C’est quoi un “blackface” ?
Le terme “blackface” désigne une pratique théâtrale du début du 19ᵉ siècle. À cette époque, aux États-Unis, les minstrels shows mettent en scène des comédiens blancs qui se griment pour incarner des caricatures stéréotypées de personnes noires américaines. Dans les années 60, la pratique va être remise en question avec le début des mouvements afro-américains pour les droits civiques.
Un vieux débat
Le cas de Mad Men n’est pas isolé, Netflix avait déjà appliqué la même sentence à la série Community en 2020, supprimant un épisode qui impliquait aussi un “blackface”. Lors d’une partie de Donjons & Dragons, le personnage incarné par Ken Jeong apparaît avec une de la peinture noire sur le visage et des oreilles pointues. S’il explique que c’est sa manière d’incarner un elfe pour les besoins de la partie, le personnage de Shirley (afro-américaine) lui explique qu’il s’agit d’un “crime racial”. La suppression de l’épisode n’avait pas non plus été évoquée par Netflix.
Ces disparitions soudaines relancent les débats concernant la censure de contenus contemporains ou non, qui reposent (volontairement ou non) sur des stéréotypes racistes ou sexistes.

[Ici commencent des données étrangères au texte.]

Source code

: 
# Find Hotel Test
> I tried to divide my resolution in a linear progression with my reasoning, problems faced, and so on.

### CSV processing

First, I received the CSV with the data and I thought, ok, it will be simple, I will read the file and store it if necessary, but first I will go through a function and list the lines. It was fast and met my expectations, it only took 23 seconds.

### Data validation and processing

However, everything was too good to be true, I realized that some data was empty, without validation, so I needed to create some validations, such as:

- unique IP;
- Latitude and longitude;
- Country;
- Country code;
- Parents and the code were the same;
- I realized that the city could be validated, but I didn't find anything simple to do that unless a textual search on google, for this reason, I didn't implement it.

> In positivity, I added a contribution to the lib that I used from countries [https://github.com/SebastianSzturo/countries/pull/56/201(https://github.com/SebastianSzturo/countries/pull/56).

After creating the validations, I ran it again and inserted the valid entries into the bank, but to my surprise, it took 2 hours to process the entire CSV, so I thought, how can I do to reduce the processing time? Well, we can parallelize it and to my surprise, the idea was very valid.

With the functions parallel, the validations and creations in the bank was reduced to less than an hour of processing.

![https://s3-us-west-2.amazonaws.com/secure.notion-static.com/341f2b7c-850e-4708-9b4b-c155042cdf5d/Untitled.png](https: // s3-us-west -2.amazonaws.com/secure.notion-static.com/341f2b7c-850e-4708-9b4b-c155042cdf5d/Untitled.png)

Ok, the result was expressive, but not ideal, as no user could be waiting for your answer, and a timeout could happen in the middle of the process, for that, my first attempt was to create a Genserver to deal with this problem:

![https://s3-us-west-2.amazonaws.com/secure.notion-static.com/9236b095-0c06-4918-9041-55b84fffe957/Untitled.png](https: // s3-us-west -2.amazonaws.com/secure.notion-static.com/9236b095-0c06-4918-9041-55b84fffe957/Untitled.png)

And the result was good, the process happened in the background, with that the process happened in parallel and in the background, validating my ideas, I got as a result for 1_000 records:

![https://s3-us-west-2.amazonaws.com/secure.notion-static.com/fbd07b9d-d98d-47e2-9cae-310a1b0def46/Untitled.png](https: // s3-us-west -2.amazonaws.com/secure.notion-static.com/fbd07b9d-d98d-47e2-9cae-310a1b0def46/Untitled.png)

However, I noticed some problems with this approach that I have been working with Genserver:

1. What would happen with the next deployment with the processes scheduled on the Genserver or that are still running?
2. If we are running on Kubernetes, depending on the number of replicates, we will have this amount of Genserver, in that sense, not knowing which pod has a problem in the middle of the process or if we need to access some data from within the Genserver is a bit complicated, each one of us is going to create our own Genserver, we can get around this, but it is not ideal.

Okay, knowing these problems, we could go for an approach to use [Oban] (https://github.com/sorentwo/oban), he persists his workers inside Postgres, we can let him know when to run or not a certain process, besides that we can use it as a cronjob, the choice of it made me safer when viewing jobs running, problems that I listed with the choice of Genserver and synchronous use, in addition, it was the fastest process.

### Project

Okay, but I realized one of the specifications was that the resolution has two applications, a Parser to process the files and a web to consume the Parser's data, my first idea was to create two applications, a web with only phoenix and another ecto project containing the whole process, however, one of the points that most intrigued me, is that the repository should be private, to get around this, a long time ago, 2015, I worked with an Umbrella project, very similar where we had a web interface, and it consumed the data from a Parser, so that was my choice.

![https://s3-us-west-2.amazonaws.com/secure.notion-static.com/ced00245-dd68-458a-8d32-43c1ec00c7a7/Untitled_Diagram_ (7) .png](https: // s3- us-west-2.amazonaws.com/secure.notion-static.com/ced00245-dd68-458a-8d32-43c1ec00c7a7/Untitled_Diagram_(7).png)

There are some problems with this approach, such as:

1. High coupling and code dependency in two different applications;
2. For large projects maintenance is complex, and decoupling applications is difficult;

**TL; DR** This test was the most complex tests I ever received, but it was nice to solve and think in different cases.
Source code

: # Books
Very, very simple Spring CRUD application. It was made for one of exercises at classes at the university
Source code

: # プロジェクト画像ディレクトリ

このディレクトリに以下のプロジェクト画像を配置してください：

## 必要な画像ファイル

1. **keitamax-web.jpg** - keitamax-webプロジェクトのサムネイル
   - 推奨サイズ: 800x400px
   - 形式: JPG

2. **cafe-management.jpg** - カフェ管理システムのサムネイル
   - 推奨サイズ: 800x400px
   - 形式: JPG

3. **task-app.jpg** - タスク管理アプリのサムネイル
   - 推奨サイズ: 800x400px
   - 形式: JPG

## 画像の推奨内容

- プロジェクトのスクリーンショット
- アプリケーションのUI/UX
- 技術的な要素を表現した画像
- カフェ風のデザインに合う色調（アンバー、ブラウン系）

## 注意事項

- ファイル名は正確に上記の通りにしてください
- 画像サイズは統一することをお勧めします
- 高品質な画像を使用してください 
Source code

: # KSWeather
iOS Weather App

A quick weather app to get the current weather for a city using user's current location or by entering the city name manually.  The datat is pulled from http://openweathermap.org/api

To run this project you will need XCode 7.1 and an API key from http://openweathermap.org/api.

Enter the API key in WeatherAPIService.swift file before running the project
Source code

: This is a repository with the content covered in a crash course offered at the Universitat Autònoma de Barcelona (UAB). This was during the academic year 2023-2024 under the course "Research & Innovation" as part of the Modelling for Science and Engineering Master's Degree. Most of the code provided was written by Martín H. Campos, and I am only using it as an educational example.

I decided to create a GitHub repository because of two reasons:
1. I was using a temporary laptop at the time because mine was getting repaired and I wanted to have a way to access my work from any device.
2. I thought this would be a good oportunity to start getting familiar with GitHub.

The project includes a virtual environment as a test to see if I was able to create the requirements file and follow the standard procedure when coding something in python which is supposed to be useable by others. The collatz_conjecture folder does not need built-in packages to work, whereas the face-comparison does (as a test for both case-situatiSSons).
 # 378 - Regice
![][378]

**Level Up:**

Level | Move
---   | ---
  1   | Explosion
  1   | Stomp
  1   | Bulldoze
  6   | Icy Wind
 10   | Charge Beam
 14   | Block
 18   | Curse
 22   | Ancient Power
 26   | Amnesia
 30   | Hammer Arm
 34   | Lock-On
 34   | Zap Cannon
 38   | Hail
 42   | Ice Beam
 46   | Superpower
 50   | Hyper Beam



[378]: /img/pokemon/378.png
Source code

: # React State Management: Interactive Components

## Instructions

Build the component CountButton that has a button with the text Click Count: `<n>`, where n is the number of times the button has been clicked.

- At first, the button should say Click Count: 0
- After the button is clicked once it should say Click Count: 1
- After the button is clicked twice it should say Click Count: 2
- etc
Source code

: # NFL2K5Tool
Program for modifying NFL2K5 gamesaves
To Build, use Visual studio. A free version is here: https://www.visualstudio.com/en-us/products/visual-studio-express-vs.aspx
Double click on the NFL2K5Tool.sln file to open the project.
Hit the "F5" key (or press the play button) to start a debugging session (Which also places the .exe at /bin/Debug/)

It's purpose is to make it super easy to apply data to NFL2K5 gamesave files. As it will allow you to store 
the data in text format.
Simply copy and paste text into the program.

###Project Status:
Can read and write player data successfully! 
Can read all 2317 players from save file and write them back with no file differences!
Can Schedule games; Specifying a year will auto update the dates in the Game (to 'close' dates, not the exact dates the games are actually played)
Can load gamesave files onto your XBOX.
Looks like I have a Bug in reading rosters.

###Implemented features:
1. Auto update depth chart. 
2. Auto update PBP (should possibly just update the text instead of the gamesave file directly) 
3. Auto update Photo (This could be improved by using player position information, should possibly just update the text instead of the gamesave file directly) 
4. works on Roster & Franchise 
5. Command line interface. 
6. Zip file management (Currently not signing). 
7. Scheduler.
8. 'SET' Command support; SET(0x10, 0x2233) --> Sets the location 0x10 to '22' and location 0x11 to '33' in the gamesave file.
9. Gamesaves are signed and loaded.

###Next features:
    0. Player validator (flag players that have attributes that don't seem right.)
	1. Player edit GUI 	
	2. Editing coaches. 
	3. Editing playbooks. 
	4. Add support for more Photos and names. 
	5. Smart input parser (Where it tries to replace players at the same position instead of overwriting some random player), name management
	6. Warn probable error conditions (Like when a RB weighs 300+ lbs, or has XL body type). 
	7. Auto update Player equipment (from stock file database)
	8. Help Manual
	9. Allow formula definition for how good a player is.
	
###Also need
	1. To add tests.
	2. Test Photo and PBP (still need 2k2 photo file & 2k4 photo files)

Depuis plusieurs années, Disney+ propose un message de prévention avant certains de ses films. C’est le cas des films d’animation qui convoquent des visions stéréotypées, comme Les Aristochats ou La Petite Sirène. Avant leur visionnage, un message d’avertissement s’affiche :
“Ce programme comprend des représentations datées et/ou un traitement négatif des personnes et des cultures (…) Plutôt que de supprimer ce contenu, nous tenons à reconnaître son influence néfaste afin de ne pas répéter les mêmes erreurs, d’engager le dialogue et de bâtir un avenir plus inclusif”.
Netflix aurait pu utiliser ce genre de méthode pour avertir ses abonnés, comme la plateforme le fait déjà pour les scènes choquantes ou les effets lumineux. Les nouveaux spectateurs de Mad Men ne devraient pas remarquer cette absence d’un épisode, la plateforme ayant ainsi renommé l’épisode 4 pour assurer la continuité.